EXERCISE PROMPT:
Exactly and only the lines below from the one containing "気温(℃) avg, 14: 20.1 -> 19" down to the one containing "797.76: -2000 -> -4002" are wanted, both included; please exclude every picture.

Difference listings:

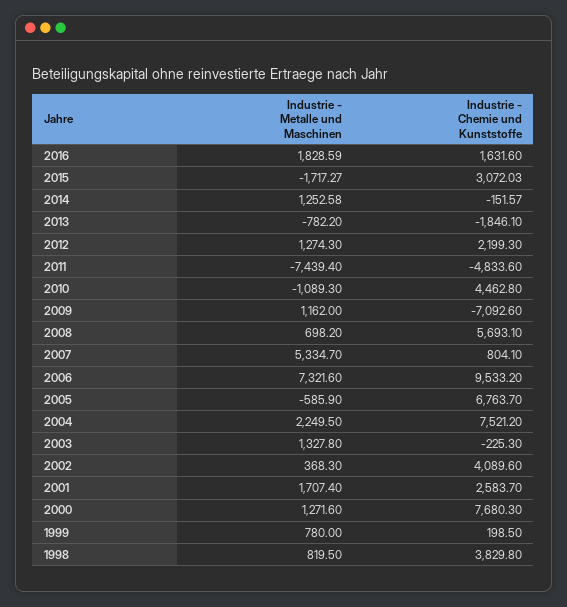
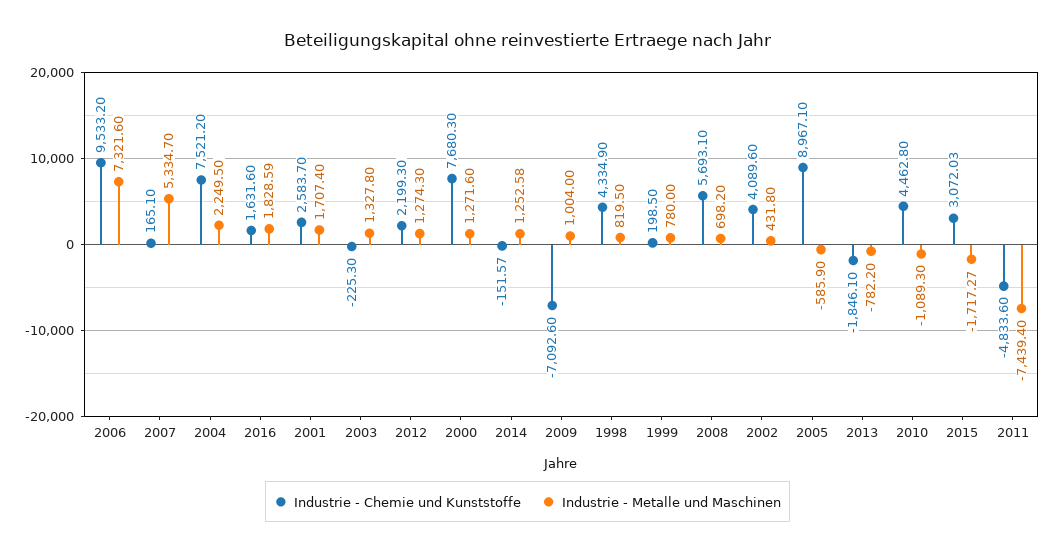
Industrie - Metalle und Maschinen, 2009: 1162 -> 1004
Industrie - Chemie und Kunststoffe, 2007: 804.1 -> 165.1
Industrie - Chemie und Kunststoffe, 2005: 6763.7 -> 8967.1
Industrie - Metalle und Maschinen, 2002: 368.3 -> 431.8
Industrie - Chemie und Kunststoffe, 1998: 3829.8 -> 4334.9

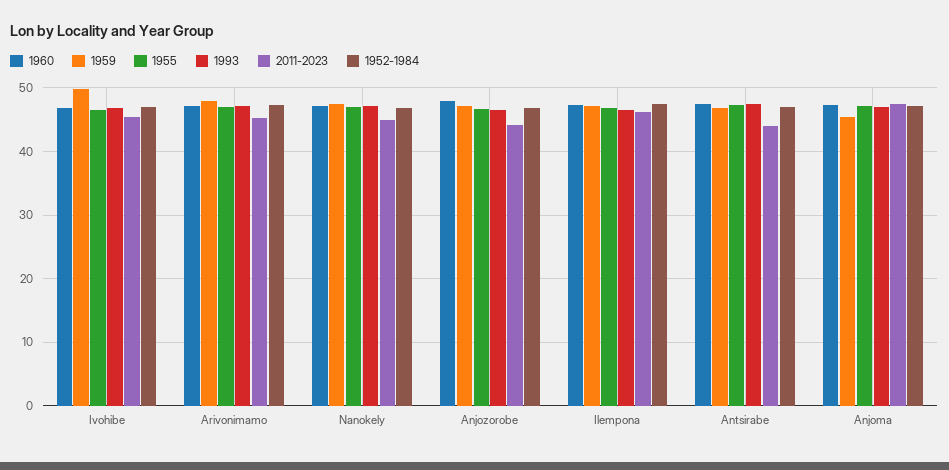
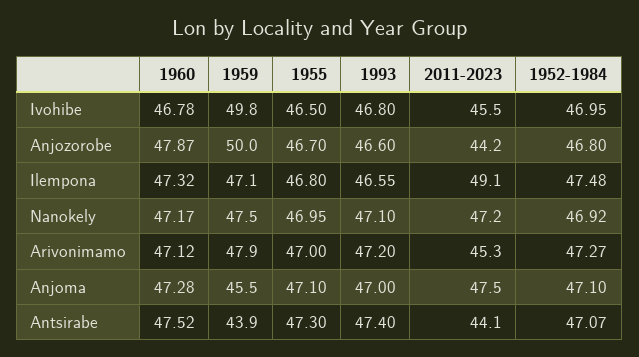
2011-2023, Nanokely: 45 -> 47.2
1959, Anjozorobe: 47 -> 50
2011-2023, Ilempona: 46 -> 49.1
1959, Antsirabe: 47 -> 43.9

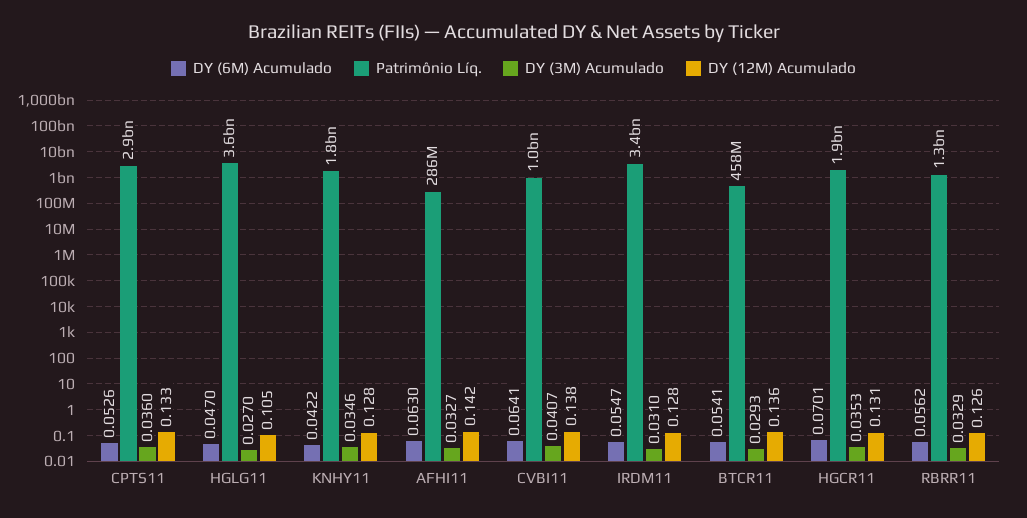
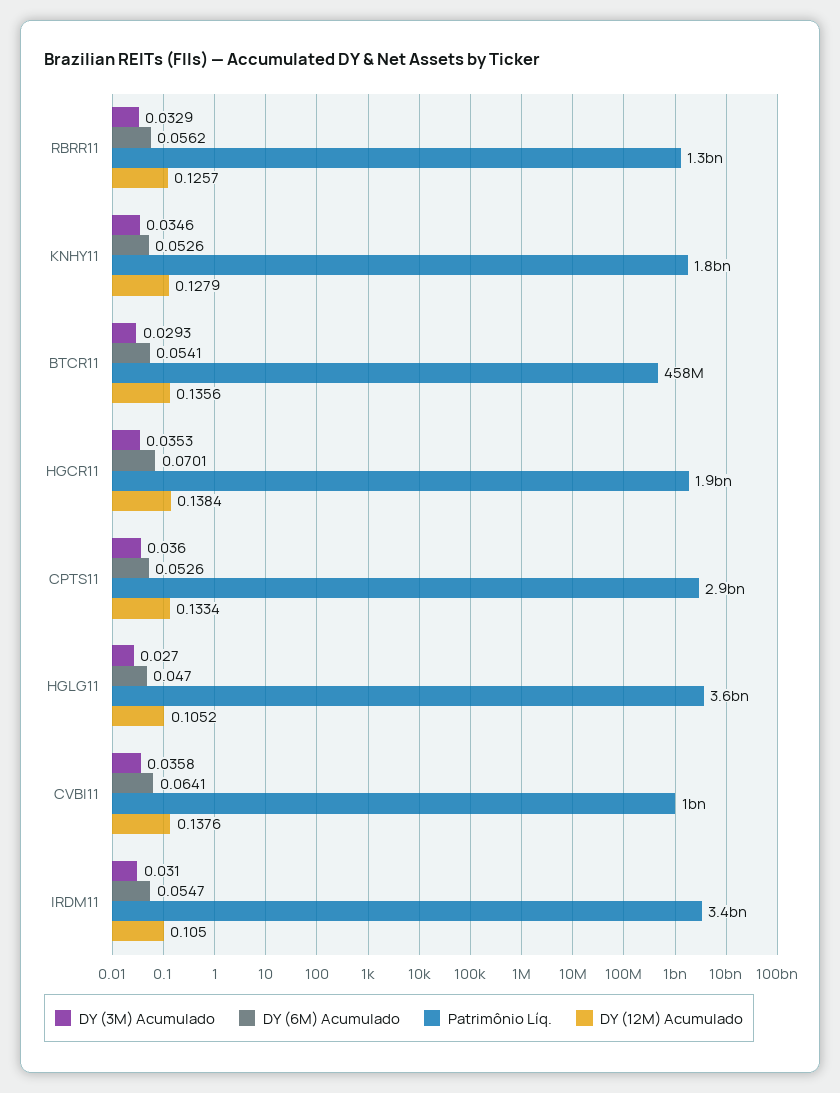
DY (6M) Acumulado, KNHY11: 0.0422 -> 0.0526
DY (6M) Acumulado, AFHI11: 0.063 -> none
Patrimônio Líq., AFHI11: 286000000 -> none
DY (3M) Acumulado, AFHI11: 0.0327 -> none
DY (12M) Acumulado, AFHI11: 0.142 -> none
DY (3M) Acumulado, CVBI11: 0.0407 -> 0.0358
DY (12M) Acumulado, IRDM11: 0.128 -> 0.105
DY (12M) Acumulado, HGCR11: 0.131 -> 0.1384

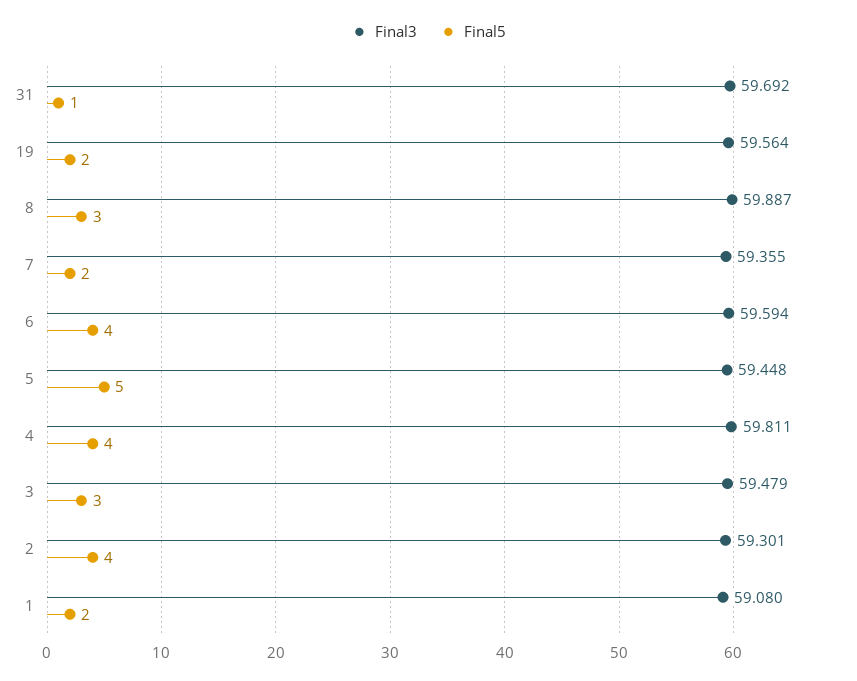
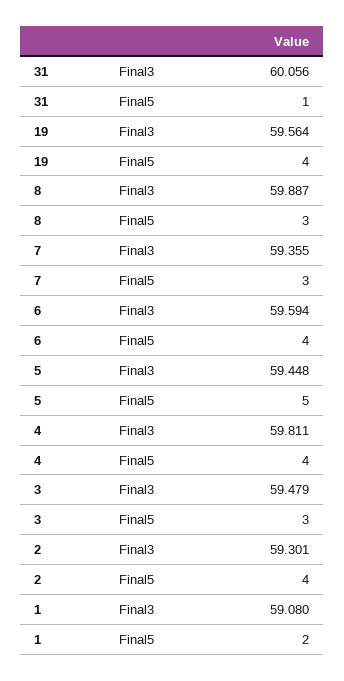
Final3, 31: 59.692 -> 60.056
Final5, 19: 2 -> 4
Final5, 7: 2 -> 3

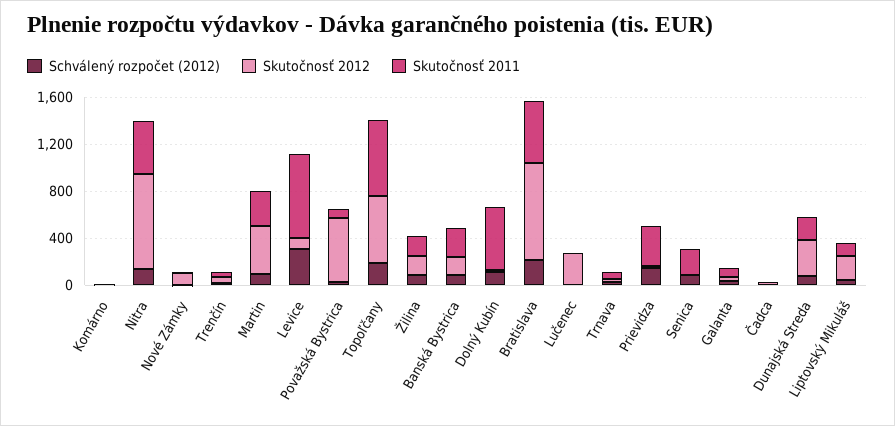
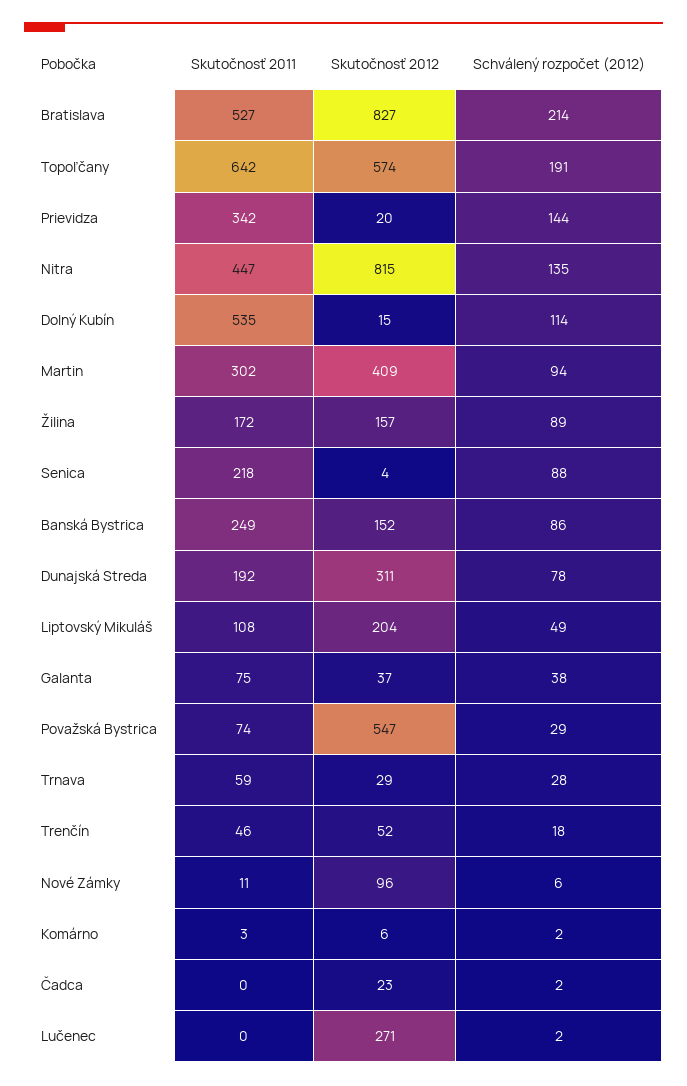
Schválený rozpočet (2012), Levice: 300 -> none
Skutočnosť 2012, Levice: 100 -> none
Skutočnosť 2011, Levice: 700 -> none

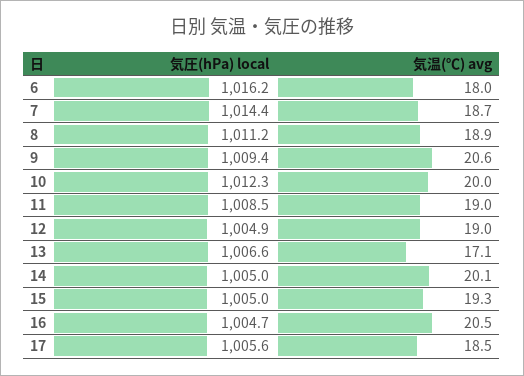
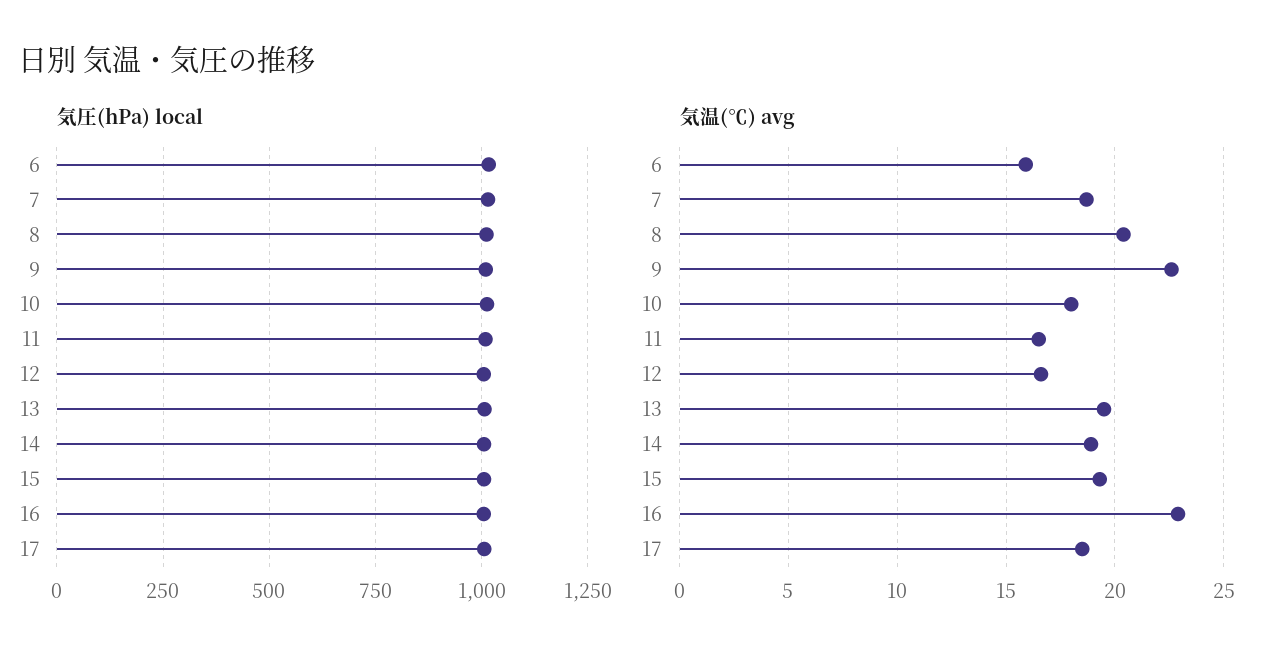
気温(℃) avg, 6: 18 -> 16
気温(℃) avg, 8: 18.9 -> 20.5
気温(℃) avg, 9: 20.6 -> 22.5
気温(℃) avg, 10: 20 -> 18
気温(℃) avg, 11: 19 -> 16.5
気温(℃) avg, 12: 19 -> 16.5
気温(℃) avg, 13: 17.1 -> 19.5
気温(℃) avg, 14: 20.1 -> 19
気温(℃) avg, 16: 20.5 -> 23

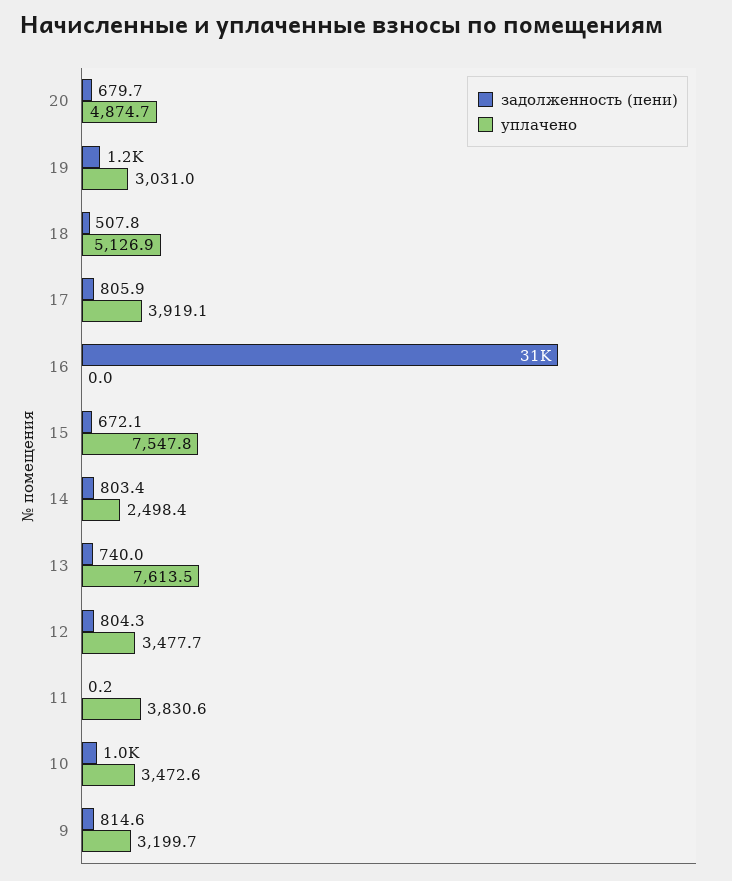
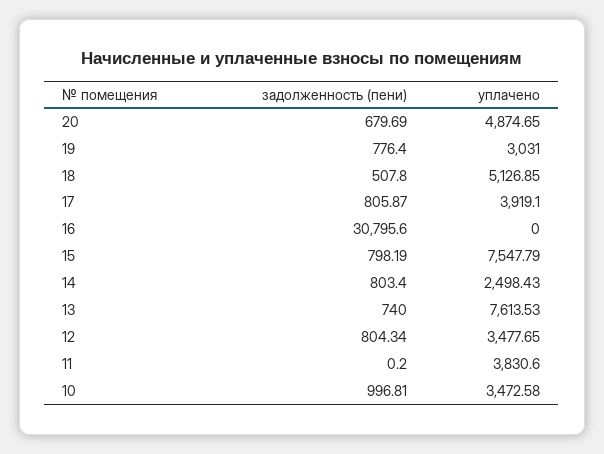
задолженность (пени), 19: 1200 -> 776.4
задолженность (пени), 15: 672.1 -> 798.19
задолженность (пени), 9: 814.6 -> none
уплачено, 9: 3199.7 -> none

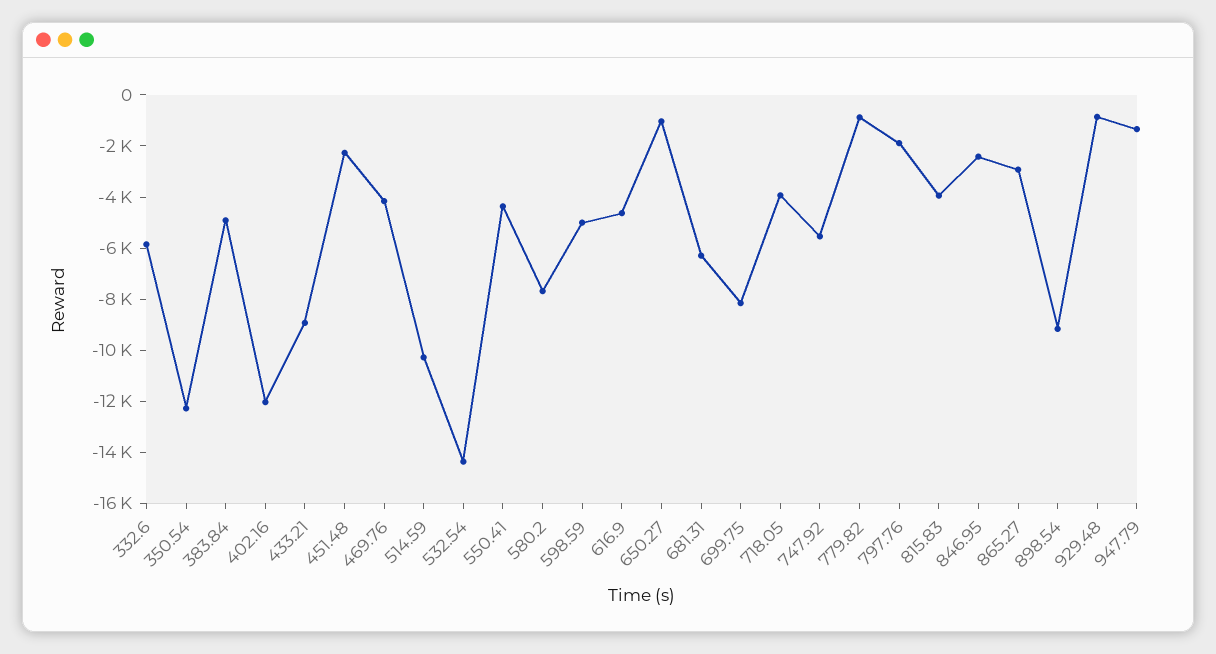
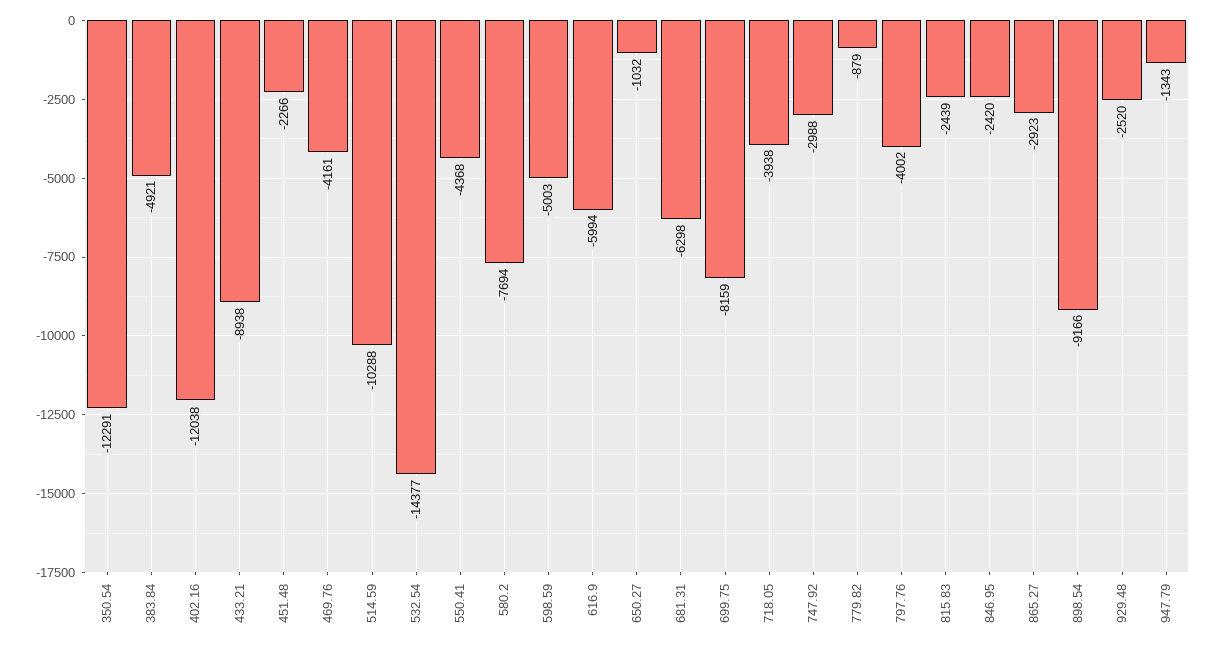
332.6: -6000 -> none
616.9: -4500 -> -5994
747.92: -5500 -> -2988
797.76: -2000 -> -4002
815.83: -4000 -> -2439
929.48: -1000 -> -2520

RESULT OF THE EXERCISE:
気温(℃) avg, 14: 20.1 -> 19
気温(℃) avg, 16: 20.5 -> 23

задолженность (пени), 19: 1200 -> 776.4
задолженность (пени), 15: 672.1 -> 798.19
задолженность (пени), 9: 814.6 -> none
уплачено, 9: 3199.7 -> none

332.6: -6000 -> none
616.9: -4500 -> -5994
747.92: -5500 -> -2988
797.76: -2000 -> -4002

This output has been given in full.